----- Materials provided

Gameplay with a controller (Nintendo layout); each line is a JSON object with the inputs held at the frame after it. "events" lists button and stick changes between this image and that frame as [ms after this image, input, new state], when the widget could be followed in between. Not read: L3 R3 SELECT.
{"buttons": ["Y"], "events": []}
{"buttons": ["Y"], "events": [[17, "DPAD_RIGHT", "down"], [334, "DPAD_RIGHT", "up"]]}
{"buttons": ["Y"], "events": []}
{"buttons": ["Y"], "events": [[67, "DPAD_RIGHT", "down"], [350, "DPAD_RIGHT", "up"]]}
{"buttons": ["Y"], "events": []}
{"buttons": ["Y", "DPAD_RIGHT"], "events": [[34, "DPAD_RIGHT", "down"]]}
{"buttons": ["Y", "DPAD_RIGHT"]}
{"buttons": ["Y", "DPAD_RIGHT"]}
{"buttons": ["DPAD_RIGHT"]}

----------

**About this task**
Reproduce the entries exactly, each one as given.

**Expected answer**
Gameplay with a controller (Nintendo layout); each line is a JSON object with the inputs held at the frame after it. "events" lists button and stick changes between this image and that frame as [ms after this image, input, new state], when the widget could be followed in between. Not read: L3 R3 SELECT.
{"buttons": ["Y"], "events": []}
{"buttons": ["Y"], "events": [[17, "DPAD_RIGHT", "down"], [334, "DPAD_RIGHT", "up"]]}
{"buttons": ["Y"], "events": []}
{"buttons": ["Y"], "events": [[67, "DPAD_RIGHT", "down"], [350, "DPAD_RIGHT", "up"]]}
{"buttons": ["Y"], "events": []}
{"buttons": ["Y", "DPAD_RIGHT"], "events": [[34, "DPAD_RIGHT", "down"]]}
{"buttons": ["Y", "DPAD_RIGHT"]}
{"buttons": ["Y", "DPAD_RIGHT"]}
{"buttons": ["DPAD_RIGHT"]}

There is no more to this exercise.